Adolfo Bartoli

Dieser Artikel befasst sich mit dem italienischen Physiker Adolfo Bartoli. Für weitere Träger dieses Namens siehe Adolfo Bartoli (Begriffsklärung).

Adolfo Bartoli (* 19. März 1851 in Firenze; † 18. Juli 1896 in Pavia) war ein italienischer Physiker, der als einer der ersten die Existenz des Strahlungsdrucks theoretisch voraussagte.

Leben

Bartoli studierte Physik und Mathematik an der Universität Pisa bis 1874. Er war Professor für Physik an folgenden Institutionen: Dem Technischen Institut in Arezzo (1876), der Universität von Sassari (1878), dem Technischen Institut von Firenze (1879), der Universität von Catania (1886–1893), und der Universität von Pavia (1893–1896).

James Clerk Maxwell leitete 1874 aus den Maxwellschen Gleichungen im Rahmen der Elektrodynamik ab, dass elektromagnetische Wellen einen Druck auf Körper ausüben können.[1]

1876 leitet Bartoli die Existenz des Strahlungsdrucks aus thermodynamischen Überlegungen ab. Er argumentierte, dass durch Reflexion des Lichts bei einem bewegten Spiegel aufgrund des Dopplereffektes Wärme und Energie von einem kalten auf den heißen Körper übertragen werden könnte. Um diese Verletzung des zweiten Hauptsatzes der Thermodynamik zu vermeiden, ist es notwendig, dass das Licht einen Druck auf den Spiegel ausübt.[2] Der Strahlungsdruck wurde deshalb früher nach seinen Entdeckern auch Maxwell-Bartolischer Druck genannt.

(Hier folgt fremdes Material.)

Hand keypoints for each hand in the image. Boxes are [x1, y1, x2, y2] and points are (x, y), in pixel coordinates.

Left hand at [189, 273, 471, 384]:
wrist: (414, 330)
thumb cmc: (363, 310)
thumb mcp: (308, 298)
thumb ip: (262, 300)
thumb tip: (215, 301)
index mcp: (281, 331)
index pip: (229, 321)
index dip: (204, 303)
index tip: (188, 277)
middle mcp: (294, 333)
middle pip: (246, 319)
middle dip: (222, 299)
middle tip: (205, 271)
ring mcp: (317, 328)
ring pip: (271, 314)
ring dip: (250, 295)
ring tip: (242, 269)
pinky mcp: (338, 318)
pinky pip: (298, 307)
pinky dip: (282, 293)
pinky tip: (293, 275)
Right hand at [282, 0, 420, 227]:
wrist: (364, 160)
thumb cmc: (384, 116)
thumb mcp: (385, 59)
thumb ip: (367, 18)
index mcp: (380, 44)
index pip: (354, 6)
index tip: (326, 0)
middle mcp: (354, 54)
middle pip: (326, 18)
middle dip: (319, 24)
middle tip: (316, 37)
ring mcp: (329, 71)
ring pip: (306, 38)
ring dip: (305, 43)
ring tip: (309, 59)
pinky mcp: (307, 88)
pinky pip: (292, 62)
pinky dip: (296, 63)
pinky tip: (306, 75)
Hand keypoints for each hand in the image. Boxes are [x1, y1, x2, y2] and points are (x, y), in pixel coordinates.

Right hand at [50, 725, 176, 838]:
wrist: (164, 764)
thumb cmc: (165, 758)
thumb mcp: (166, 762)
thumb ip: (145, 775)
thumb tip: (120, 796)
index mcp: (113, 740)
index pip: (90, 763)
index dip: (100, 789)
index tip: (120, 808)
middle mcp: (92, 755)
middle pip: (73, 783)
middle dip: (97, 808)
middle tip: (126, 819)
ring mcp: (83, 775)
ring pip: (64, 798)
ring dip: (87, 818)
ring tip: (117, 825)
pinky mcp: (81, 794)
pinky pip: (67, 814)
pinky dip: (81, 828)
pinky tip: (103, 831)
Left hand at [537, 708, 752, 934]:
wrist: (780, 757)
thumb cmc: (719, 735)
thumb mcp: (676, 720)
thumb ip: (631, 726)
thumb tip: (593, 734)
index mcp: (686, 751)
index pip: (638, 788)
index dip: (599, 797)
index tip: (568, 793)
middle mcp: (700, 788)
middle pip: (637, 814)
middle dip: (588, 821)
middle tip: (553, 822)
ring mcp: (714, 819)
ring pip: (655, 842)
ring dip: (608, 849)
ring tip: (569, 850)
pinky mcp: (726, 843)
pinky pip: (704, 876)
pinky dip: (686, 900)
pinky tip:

Der Strahlungsdruck spielte später in den Überlegungen Albert Einsteins, welcher um 1895 zu dem Zeitpunkt in Pavia verweilte, als Bartoli dort den Lehrstuhl für Physik innehatte, im Zusammenhang mit der Äquivalenz von Masse und Energie und dem photoelektrischen Effekt eine große Rolle. Ob Bartoli jedoch einen direkten Einfluss auf Einstein hatte, ist unbekannt.

Weblinks

Einzelnachweise

  1.  Maxwell, J.C: A Treatise on electricity and magnetism, Vol. 2, § 792. Macmillan & Co., London 1873, S. 391.
  2.  Bartoli, A.: Il calorico raggiante e il secondo principio di termodynamica. In: Nuovo Cimento. 15, 1876/1884, S. 196-202.